Depuis le décès de Jacques Demy, Agnès Varda n’a eu de cesse que de faire vivre le cinéma de son compagnon. Rarement artiste a, à ce point, porté l’œuvre d’un autre artiste, fût-il son époux ou son héritier. Avec Jacquot de Nantes, Les Demoiselles ont eu 25 ans, ou L’univers de Jacques Demy, elle a contribué à documenter le travail du cinéaste. Ses efforts de productrice et distributrice (via sa société Ciné-Tamaris) ont permis au grand public de se procurer les DVD de ses films aux bonus tours bien fourni. Elle n’a jamais décliné une invitation pour représenter Jacques Demy quand il était mis à l’honneur à travers une exposition (à la Cinémathèque française notamment) ou une transposition d’un de ses films sur scène (comme dernièrement avec Peau d’âne sur la scène du théâtre Marigny).

Jacquot de Nantes: son évocation de l'enfance de Jacques Demy

La citoyenne engagée

Elle se voyait comme un cinéaste comme les autres, on lui a sans cesse rappelé son « statut » de femme. La consultation des archives journalistiques de l’Ina la concernant est édifiante. Il faut entendre la surprise de ses interlocuteurs quand elle ose dire qu’elle va « redonner aux hommes la place qu’ils ont dans la vie des femmes, c’est-à-dire pas la première place ». Du coup, la réalisatrice s’est faite militante et son œuvre est irriguée de ces petites et grandes humiliations que subissent les femmes dans la société. Qu’elle revendique un féminisme joyeux dans L’une chante, l’autre pas ou qu’elle mette en avant le harcèlement subi par une SDF dans Sans toit, ni loi. Mais la question de la condition féminine n’est pas la seule qui a agité Agnès Varda. La misère sociale est aussi au cœur de son travail, et elle a, jusqu’à Visages, Villages, revendiqué un amour des gens de peu. Ce sont encore eux qu’elle met en avant quand le Panthéon lui commande une œuvre honorant les Justes de France, qui pendant la seconde Guerre mondiale ont sauvé des juifs.

L’autofiction

Très à la mode ces derniers temps, le récit à la première personne a été aussi une des marques de fabrique d’Agnès  Varda.
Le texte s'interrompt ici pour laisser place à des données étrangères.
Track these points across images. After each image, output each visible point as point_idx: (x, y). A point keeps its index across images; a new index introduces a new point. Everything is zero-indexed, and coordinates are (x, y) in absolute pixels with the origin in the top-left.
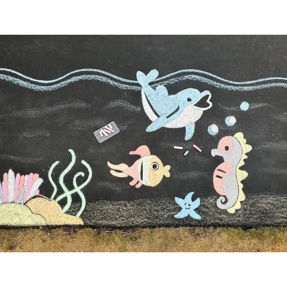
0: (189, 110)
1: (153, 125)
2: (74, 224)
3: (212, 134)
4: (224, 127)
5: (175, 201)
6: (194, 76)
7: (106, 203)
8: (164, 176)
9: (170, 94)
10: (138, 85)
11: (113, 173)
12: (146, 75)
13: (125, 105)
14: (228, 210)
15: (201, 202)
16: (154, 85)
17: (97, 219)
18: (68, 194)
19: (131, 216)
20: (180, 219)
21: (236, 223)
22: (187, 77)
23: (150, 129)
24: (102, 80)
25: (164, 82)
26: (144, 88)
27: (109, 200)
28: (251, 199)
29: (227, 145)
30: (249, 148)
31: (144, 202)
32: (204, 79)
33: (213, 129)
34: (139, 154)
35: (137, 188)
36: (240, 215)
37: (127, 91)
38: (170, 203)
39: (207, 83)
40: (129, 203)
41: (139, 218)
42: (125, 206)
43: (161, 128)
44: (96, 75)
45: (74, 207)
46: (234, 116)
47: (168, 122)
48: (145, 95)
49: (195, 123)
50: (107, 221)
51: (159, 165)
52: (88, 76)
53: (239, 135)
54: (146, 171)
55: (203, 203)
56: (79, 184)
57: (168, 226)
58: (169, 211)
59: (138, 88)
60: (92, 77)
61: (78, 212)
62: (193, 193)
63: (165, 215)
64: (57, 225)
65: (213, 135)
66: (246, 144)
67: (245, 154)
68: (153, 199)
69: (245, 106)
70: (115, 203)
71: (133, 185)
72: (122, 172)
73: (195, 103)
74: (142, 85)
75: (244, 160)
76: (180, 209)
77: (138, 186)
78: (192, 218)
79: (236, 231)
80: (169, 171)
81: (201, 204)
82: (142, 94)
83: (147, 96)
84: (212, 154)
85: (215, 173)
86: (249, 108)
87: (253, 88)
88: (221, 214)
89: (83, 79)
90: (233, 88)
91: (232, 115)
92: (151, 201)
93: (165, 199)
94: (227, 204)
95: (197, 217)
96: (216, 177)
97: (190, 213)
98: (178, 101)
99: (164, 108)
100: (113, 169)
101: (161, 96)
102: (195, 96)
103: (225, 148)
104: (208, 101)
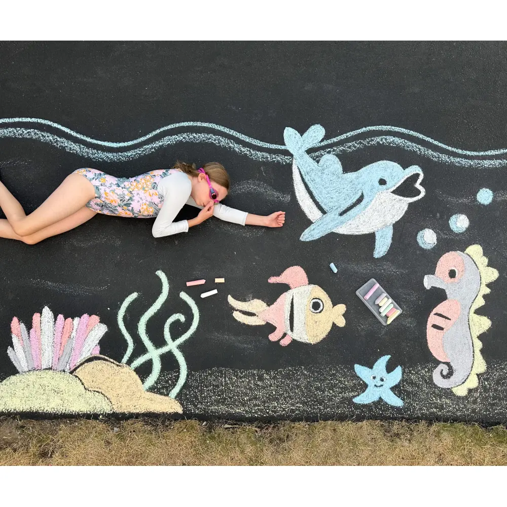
0: (382, 201)
1: (314, 229)
2: (164, 411)
3: (425, 248)
4: (447, 235)
5: (354, 371)
6: (391, 139)
7: (225, 372)
8: (334, 324)
9: (346, 169)
10: (287, 153)
11: (238, 316)
12: (302, 136)
13: (262, 190)
14: (454, 390)
15: (403, 374)
16: (317, 154)
17: (207, 402)
18: (154, 354)
19: (271, 398)
20: (364, 406)
21: (468, 415)
22: (378, 140)
23: (308, 235)
24: (219, 143)
25: (336, 148)
26: (298, 158)
27: (231, 368)
28: (497, 369)
29: (453, 268)
30: (493, 275)
31: (297, 373)
32: (410, 144)
33: (428, 238)
34: (285, 282)
35: (283, 345)
36: (476, 399)
37: (266, 164)
38: (345, 376)
39: (415, 152)
40: (267, 374)
41: (288, 403)
42: (261, 378)
43: (328, 234)
44: (208, 134)
45: (165, 378)
46: (466, 214)
47: (342, 223)
48: (300, 172)
50: (227, 407)
51: (324, 304)
52: (195, 135)
53: (475, 250)
54: (301, 314)
55: (408, 376)
56: (174, 338)
57: (342, 418)
58: (345, 389)
59: (287, 159)
60: (202, 137)
61: (172, 388)
62: (389, 356)
63: (335, 397)
64: (132, 414)
65: (426, 250)
66: (488, 266)
67: (486, 285)
68: (313, 366)
69: (485, 196)
70: (242, 374)
71: (276, 340)
72: (255, 315)
73: (394, 188)
74: (293, 154)
75: (485, 297)
76: (364, 386)
77: (285, 342)
78: (387, 404)
79: (469, 430)
80: (344, 315)
81: (403, 377)
82: (293, 170)
83: (303, 173)
84: (425, 284)
85: (429, 319)
86: (494, 200)
87: (500, 163)
88: (441, 397)
89: (184, 140)
90: (464, 162)
91: (461, 212)
92: (309, 370)
93: (336, 367)
94: (452, 378)
95: (396, 401)
96: (433, 328)
97: (384, 395)
98: (361, 185)
99: (334, 196)
100: (239, 309)
101: (329, 173)
102: (394, 174)
103: (449, 273)
104: (418, 185)
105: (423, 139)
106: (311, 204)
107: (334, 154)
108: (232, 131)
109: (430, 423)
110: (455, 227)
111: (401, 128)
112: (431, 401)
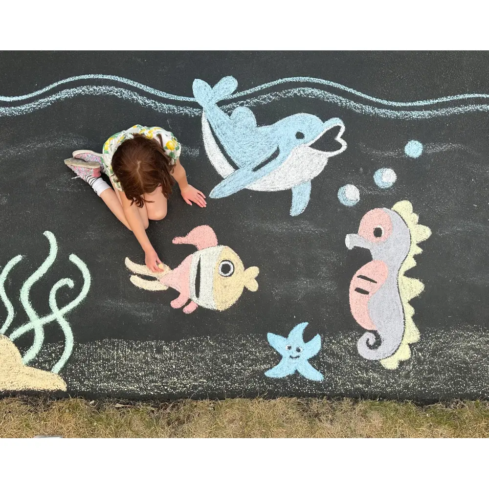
0: (300, 155)
1: (225, 186)
2: (45, 388)
3: (347, 205)
4: (371, 190)
5: (267, 341)
6: (309, 90)
7: (118, 344)
8: (245, 289)
9: (261, 122)
10: (196, 105)
11: (136, 281)
12: (212, 87)
14: (383, 362)
16: (228, 106)
17: (95, 379)
18: (36, 324)
19: (170, 373)
20: (278, 380)
21: (400, 391)
22: (295, 92)
23: (218, 192)
24: (121, 95)
25: (249, 101)
26: (208, 111)
27: (125, 340)
28: (433, 338)
29: (379, 227)
30: (425, 233)
31: (201, 344)
32: (330, 95)
33: (350, 194)
34: (192, 243)
35: (187, 313)
36: (409, 372)
37: (172, 116)
38: (256, 346)
39: (335, 104)
40: (167, 345)
41: (189, 378)
42: (159, 351)
44: (110, 86)
45: (48, 351)
46: (392, 168)
47: (256, 178)
48: (210, 124)
49: (312, 181)
50: (119, 384)
51: (235, 267)
52: (95, 88)
53: (404, 207)
54: (208, 278)
55: (328, 345)
56: (60, 306)
57: (251, 395)
58: (256, 361)
59: (196, 111)
60: (103, 89)
61: (56, 363)
62: (307, 324)
63: (245, 370)
64: (9, 391)
65: (348, 207)
66: (419, 223)
67: (417, 244)
68: (220, 336)
69: (414, 149)
70: (137, 345)
71: (179, 306)
72: (156, 279)
73: (313, 142)
74: (203, 106)
75: (416, 257)
76: (278, 358)
77: (189, 309)
78: (304, 378)
79: (402, 408)
80: (257, 279)
81: (322, 347)
82: (203, 124)
83: (213, 127)
84: (346, 244)
85: (352, 282)
86: (423, 153)
87: (430, 114)
88: (367, 371)
89: (83, 93)
90: (389, 113)
91: (387, 166)
92: (216, 340)
93: (246, 337)
94: (380, 349)
95: (314, 375)
96: (356, 292)
97: (300, 367)
98: (276, 139)
99: (247, 151)
100: (137, 272)
101: (242, 127)
102: (313, 127)
103: (374, 232)
104: (338, 139)
105: (344, 90)
106: (222, 159)
107: (247, 107)
108: (136, 83)
109: (356, 402)
110: (380, 182)
111: (320, 79)
112: (356, 374)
Au début, dans Documenteur, elle met en scène sa vie à Los Angeles avec son fils Mathieu Demy en faisant interpréter son personnage par sa monteuse, Sabine Mamou. L’arrivée de Jane Birkin dans son univers fera sauter ses dernières pudeurs à se montrer et elle apparait dans Jane B. par Agnès V.. Mais c’est véritablement avec Les Glaneurs et la glaneuse qu’elle complète son personnage cinématographique. Tel Charlot et son chapeau melon, la réalisatrice adopte la coupe au bol multicolore et balade sa silhouette malicieuse en racontant sa vie (ou une partie. Ainsi, elle met en place une autofiction créative avec Les plages d’Agnès, Visages Villages ou dernièrement Varda par Agnès. Son sujet de documentaire ultime aura été elle-même. Elle nous lègue sa vision pour l’éternité.